Columnista:
Cristian C. Perico Mariño
Las redes sociales se han convertido en el vertedero de pensamientos de los usuarios. El tipo de contenido publicado es la representación más pura del que publica: de lo que le disgusta, divierte e interesa. No obstante, conocer tanto a las personas suele llegar a ser decepcionante. La deshumanización e indiferencia del otro en nuestro país ha llegado a escalas crueles.
La explosión de un camión cisterna tras sufrir un accidente en la Troncal Caribe, en el corregimiento de Tasajera, municipio de Pueblo Viejo, Magdalena; que hasta ahora ha cobrado la vida de 41 personas, avista la displicencia de muchos frente a actos desastrosos.

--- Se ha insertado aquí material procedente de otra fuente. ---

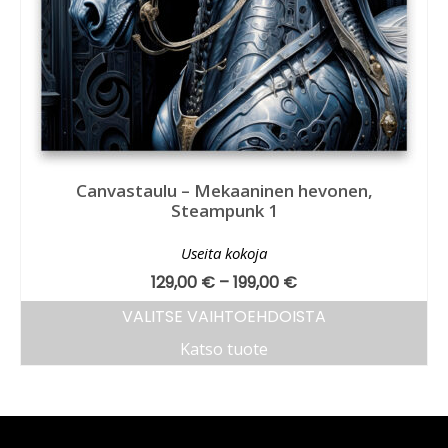
Canvastaulu – Mekaaninen hevonen,
Steampunk 1
Useita kokoja
129,00
€
–
199,00
€
VALITSE VAIHTOEHDOISTA
Katso tuote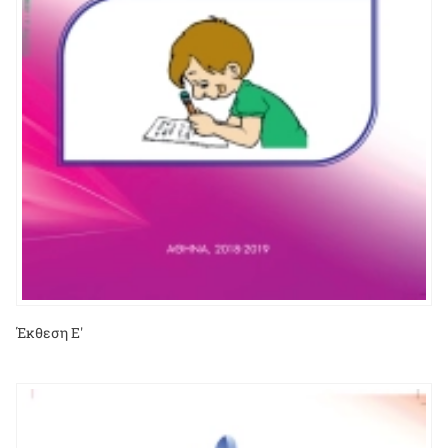
Έκθεση Ε'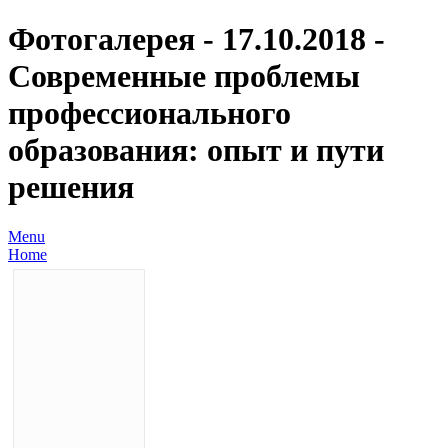
Фотогалерея - 17.10.2018 -
Современные проблемы
профессионального
образования: опыт и пути
решения
Menu
Home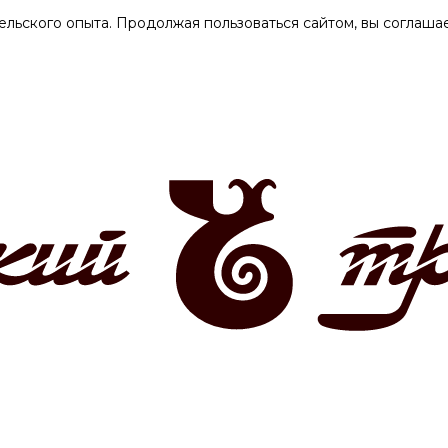
ельского опыта. Продолжая пользоваться сайтом, вы соглашае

Según el testimonio de Manuel Cataño, conductor del automotor, el hecho se ocasionó presuntamente cuando dos personas, de los más de 80 que estaban saqueando el vehículo que transportaba gasolina, intentaron robar la batería. El suceso de Tasajera, como otros similares, acaparó la portada de periódicos y fue motivo de memes en cuentas donde se les hace gracioso reírse a costa del dolor ajeno.
Sin embargo, algo que han omitido los comediantes de la desdicha es el contexto mínimo indispensable del sector y sus habitantes. No hay que ser sociólogo para intentar dimensionar el actuar de los pobladores de una de las zonas más vulnerables del caribe colombiano. Hablamos de un municipio pobre que no cuenta con cobertura de servicios básicos como agua potable, alcantarillado y luz, en el que sus cerca de 33 mil habitantes dependen de la ahora debilitada producción pesquera artesanal en la Ciénaga Grande de Santa Marta, en que los políticos no tienen presencia si no es periodo electoral, donde al parecer la idea de robar es más por necesidad que por avaricia; contrario a lo que juzgan muchos.

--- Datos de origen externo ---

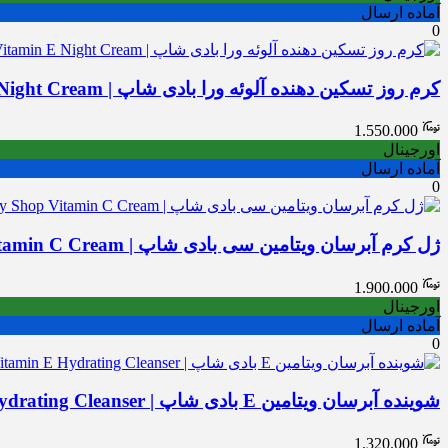
آماده ارسال
0
کرم روز تسکین دهنده آلوئه ورا بادی شاپ | The Body Shop Vitamin E Night Cream
1.550.000
اورجینال
آماده ارسال
0
ژل کرم آبرسان ویتامین سی بادی شاپ | The Body Shop Vitamin C Cream
1.900.000
اورجینال
آماده ارسال
0
شوینده آبرسان ویتامین E بادی شاپ | The Body Shop Vitamin E Hydrating Cleanser
1.320.000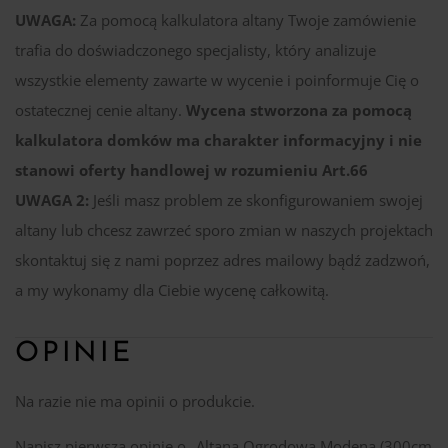
UWAGA:
Za pomocą kalkulatora altany Twoje zamówienie
trafia do doświadczonego specjalisty, który analizuje
wszystkie elementy zawarte w wycenie i poinformuje Cię o
ostatecznej cenie altany.
Wycena stworzona za pomocą
kalkulatora domków ma charakter informacyjny i nie
stanowi oferty handlowej w rozumieniu Art.66
UWAGA 2:
Jeśli masz problem ze skonfigurowaniem swojej
altany lub chcesz zawrzeć sporo zmian w naszych projektach
skontaktuj się z nami poprzez adres mailowy bądź zadzwoń,
a my wykonamy dla Ciebie wycenę całkowitą.
OPINIE
Na razie nie ma opinii o produkcie.
Napisz pierwszą opinię o „Altana Ogrodowa Modena (300cm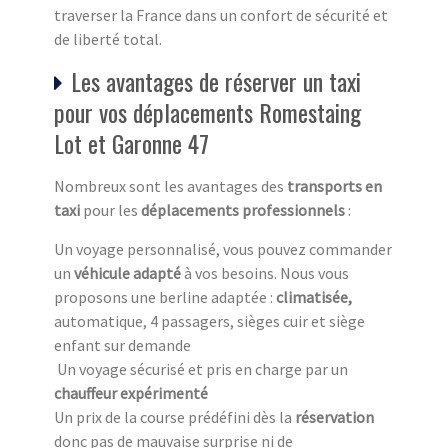
traverser la France dans un confort de sécurité et
de liberté total.
Les avantages de réserver un taxi
pour vos déplacements Romestaing
Lot et Garonne 47
Nombreux sont les avantages des
transports en
taxi
pour les
déplacements professionnels
:
Un voyage personnalisé, vous pouvez commander
un
véhicule adapté
à vos besoins. Nous vous
proposons une berline adaptée :
climatisée,
automatique, 4 passagers, sièges cuir et siège
enfant sur demande
Un voyage sécurisé et pris en charge par un
chauffeur expérimenté
Un prix de la course prédéfini dès la
réservation
donc pas de mauvaise surprise ni de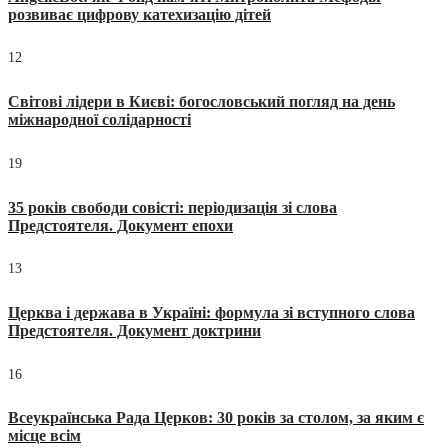
розвиває цифрову катехизацію дітей
12
Світові лідери в Києві: богословський погляд на день
міжнародної солідарності
19
35 років свободи совісті: періодизація зі слова
Предстоятеля. Документ епохи
13
Церква і держава в Україні: формула зі вступного слова
Предстоятеля. Документ доктрини
16
Всеукраїнська Рада Церков: 30 років за столом, за яким є
місце всім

Esta desventura es el resultado de la cadena de falencias que se tienen en las zonas periféricas de Colombia, en las que el Estado no garantiza a sus nacionales condiciones mínimas de supervivencia ni oportunidades para progresar, donde los derechos humanos están postergados a las clases de ciencias sociales de los pocos, con acceso a la educación, donde nacer es estar relegado a la pobreza y al abandono de la dinámica y el orden social oficial.

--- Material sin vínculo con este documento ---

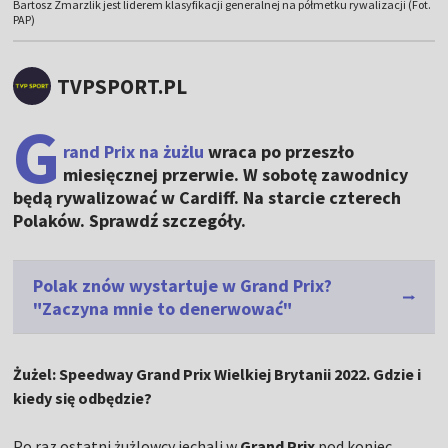
Bartosz Zmarzlik jest liderem klasyfikacji generalnej na półmetku rywalizacji (Fot.
PAP)
TVPSPORT.PL
G
rand Prix na żużlu
wraca po przeszło
miesięcznej przerwie. W sobotę zawodnicy
będą rywalizować w Cardiff. Na starcie czterech
Polaków. Sprawdź szczegóły.
Polak znów wystartuje w Grand Prix?
"Zaczyna mnie to denerwować"
Żużel: Speedway Grand Prix Wielkiej Brytanii 2022. Gdzie i
kiedy się odbędzie?
Po raz ostatni żużlowcy jechali w
Grand Prix
pod koniec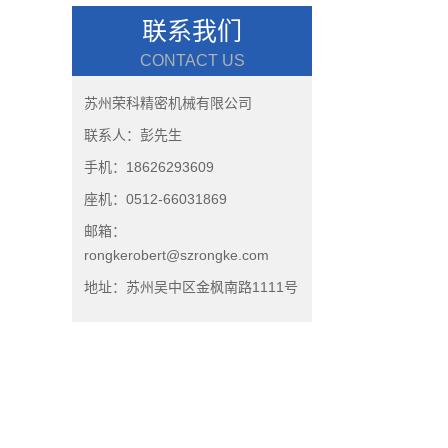
联系我们
CONTACT US
苏州荣科精密机械有限公司
联系人：彭先生
手机：18626293609
座机：0512-66031869
邮箱：
rongkerobert@szrongke.com
地址：苏州吴中区金枫南路1111号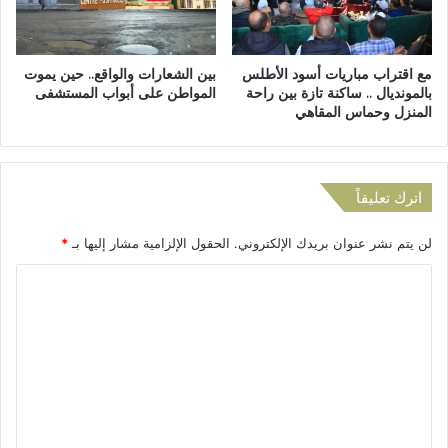
ج
ص
دّ
ن
د
ا
مع اقتراب مباريات أسود الأطلس
بين الشعارات والواقع.. حين يموت
م
ع
بالمونديال .. ساكنة تازة بين راحة
المواطن على أبواب المستشفى
ك
ة
المنزل وحماس المقاهي
ت
ا
ب
ل
ه
ت
ا
ق
اترك تعليقاً
ا
ل
ل
ي
م
لن يتم نشر عنوان بريدك الإلكتروني.
الحقول الإلزامية مشار إليها بـ
*
د
ح
ي
ا
ل
ة
ي
ب
ل
و
ت
ت
ت
ا
د
ع
ز
ع
ة
ل
و
ف
ي
إ
ي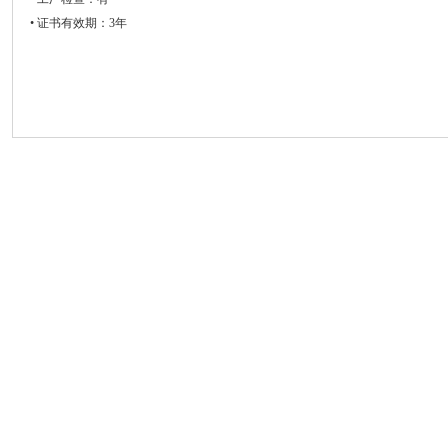
• 证书有效期：3年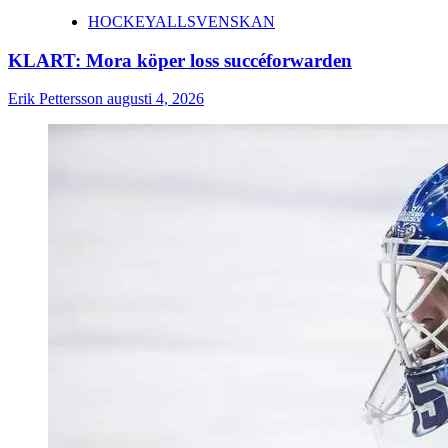
HOCKEYALLSVENSKAN
KLART: Mora köper loss succéforwarden
Erik Pettersson
augusti 4, 2026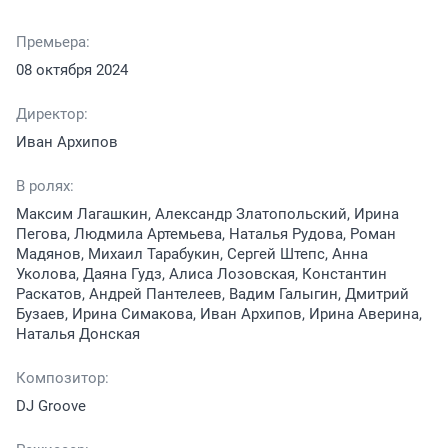
Премьера:
08 октября 2024
Директор:
Иван Архипов
В ролях:
Максим Лагашкин, Александр Златопольский, Ирина
Пегова, Людмила Артемьева, Наталья Рудова, Роман
Мадянов, Михаил Тарабукин, Сергей Штепс, Анна
Уколова, Даяна Гудз, Алиса Лозовская, Константин
Раскатов, Андрей Пантелеев, Вадим Галыгин, Дмитрий
Бузаев, Ирина Симакова, Иван Архипов, Ирина Аверина,
Наталья Донская
Композитор:
DJ Groove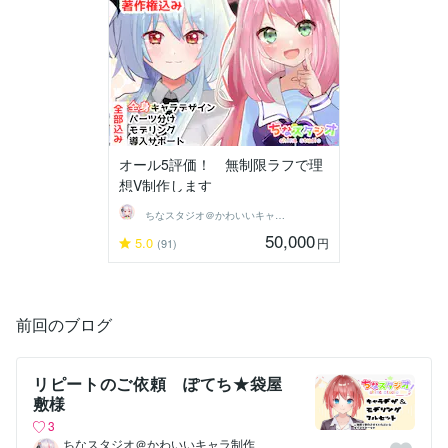
オール5評価！ 無制限ラフで理
想V制作します
ちなスタジオ＠かわいいキャラ制作
50,000
5.0
円
(91)
前回のブログ
リピートのご依頼 ぽてち★袋屋
敷様
3
ちなスタジオ＠かわいいキャラ制作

Se razona que el fin no justifica los medios o, por lo menos, es lo que éticamente hemos aprendido; a pesar de ello debemos entender que el raciocinio es una actividad que con hambre no va. No se puede exonerar a las personas por la imprudencia de su cometer, pero juzgarlos severamente, al punto de reírse de su muerte y denominarla “depuración necesaria” es desproporcionadamente superficial, insensato por no pensar en qué los llevo a ello y deja en evidencia la situación de privilegio de muchos internautas.
La desdicha de las familias de las víctimas es la derivación de la cultura del vivo instaurada en Latinoamérica, enseñada en el colegio de las calles y la universidad de la escasez; las expresiones de desahogo desnaturalizadas y egoístas, de algunos navegantes de las redes, vislumbra la empatía selectiva al calificar como ciudadanos de segunda clase a aquellos, que al estilo de los huachicoleros de México, intentaban contrabandear gasolina para recibir un poco de dinero a cambio y llevar algo de comer a sus casas, porque el hambre no da espera y más en tiempo de pandemia.